◆ Instruction a ◆
In the listing below, repeat word for word the lines that begin at the line containing "purple triangle: moved 10" and stop after the line containing "red cross: moved".

◆ Article ◆
Book review: Gods of Jade and Shadow by Silvia Moreno-Garcia
Gods of Jade and Shadow is a
road trip through 1920s Mexico and through Mayan myth; it's a quest-adventure,
a fairy tale, and a lovely coming-of-age story. It begins in a dusty Mexican small
town, where eighteen-year-old Casiopea Tun waits on her tyrannical grandfather
and scrubs floors for her sneering, wealthy relatives a la Cinderella. Casiopea
dreams of escape, of the glamor of the Jazz Age which is passing her by. She
wants to wear short, pretty dresses like the women that she's seen in
newspapers; she wants to dance the Charleston, to swim in the sea, to drive an
automobile. And then escape comes to her in a way that she never expected, when
she opens the chest her grandfather keeps and releases Hun-Kamé, the Mayan god
of death himself. . .

◆ Data to use ◆

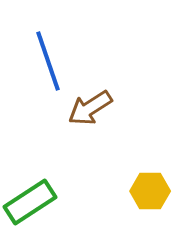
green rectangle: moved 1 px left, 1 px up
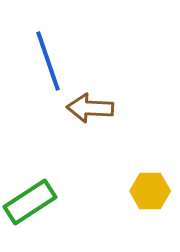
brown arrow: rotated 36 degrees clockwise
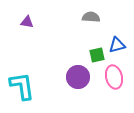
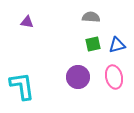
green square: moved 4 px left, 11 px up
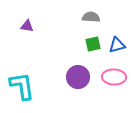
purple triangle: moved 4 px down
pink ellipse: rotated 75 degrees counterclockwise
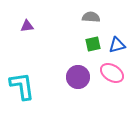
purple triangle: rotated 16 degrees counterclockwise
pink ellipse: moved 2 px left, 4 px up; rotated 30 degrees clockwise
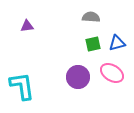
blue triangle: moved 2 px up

---

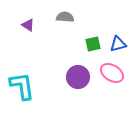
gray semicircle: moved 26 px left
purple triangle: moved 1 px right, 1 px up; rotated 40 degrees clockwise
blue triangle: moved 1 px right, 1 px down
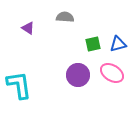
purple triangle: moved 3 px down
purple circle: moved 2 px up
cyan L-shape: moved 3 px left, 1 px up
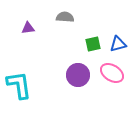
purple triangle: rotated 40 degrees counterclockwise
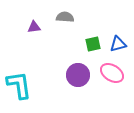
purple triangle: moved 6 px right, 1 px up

...

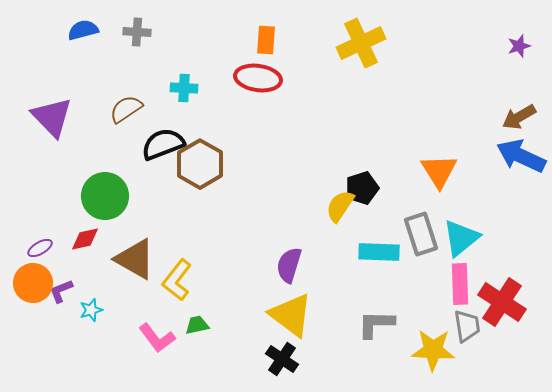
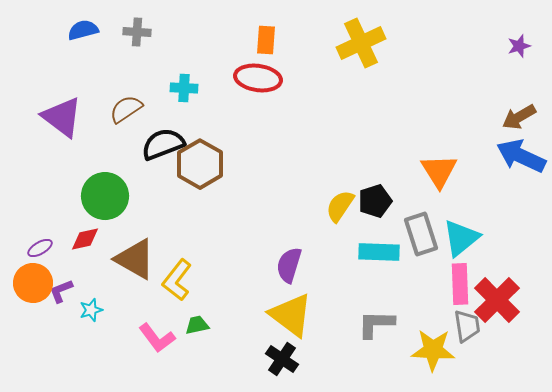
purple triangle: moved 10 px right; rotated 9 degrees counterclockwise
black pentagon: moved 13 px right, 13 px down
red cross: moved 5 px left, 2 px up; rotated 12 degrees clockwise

◆ Instruction b ◆
Quote the book review exactly, starting at the words "Book review: Gods" and ending after the words "himself. . .".

◆ Complete response a ◆
purple triangle: moved 10 px right; rotated 9 degrees counterclockwise
black pentagon: moved 13 px right, 13 px down
red cross: moved 5 px left, 2 px up; rotated 12 degrees clockwise

◆ Complete response b ◆
Book review: Gods of Jade and Shadow by Silvia Moreno-Garcia
Gods of Jade and Shadow is a
road trip through 1920s Mexico and through Mayan myth; it's a quest-adventure,
a fairy tale, and a lovely coming-of-age story. It begins in a dusty Mexican small
town, where eighteen-year-old Casiopea Tun waits on her tyrannical grandfather
and scrubs floors for her sneering, wealthy relatives a la Cinderella. Casiopea
dreams of escape, of the glamor of the Jazz Age which is passing her by. She
wants to wear short, pretty dresses like the women that she's seen in
newspapers; she wants to dance the Charleston, to swim in the sea, to drive an
automobile. And then escape comes to her in a way that she never expected, when
she opens the chest her grandfather keeps and releases Hun-Kamé, the Mayan god
of death himself. . .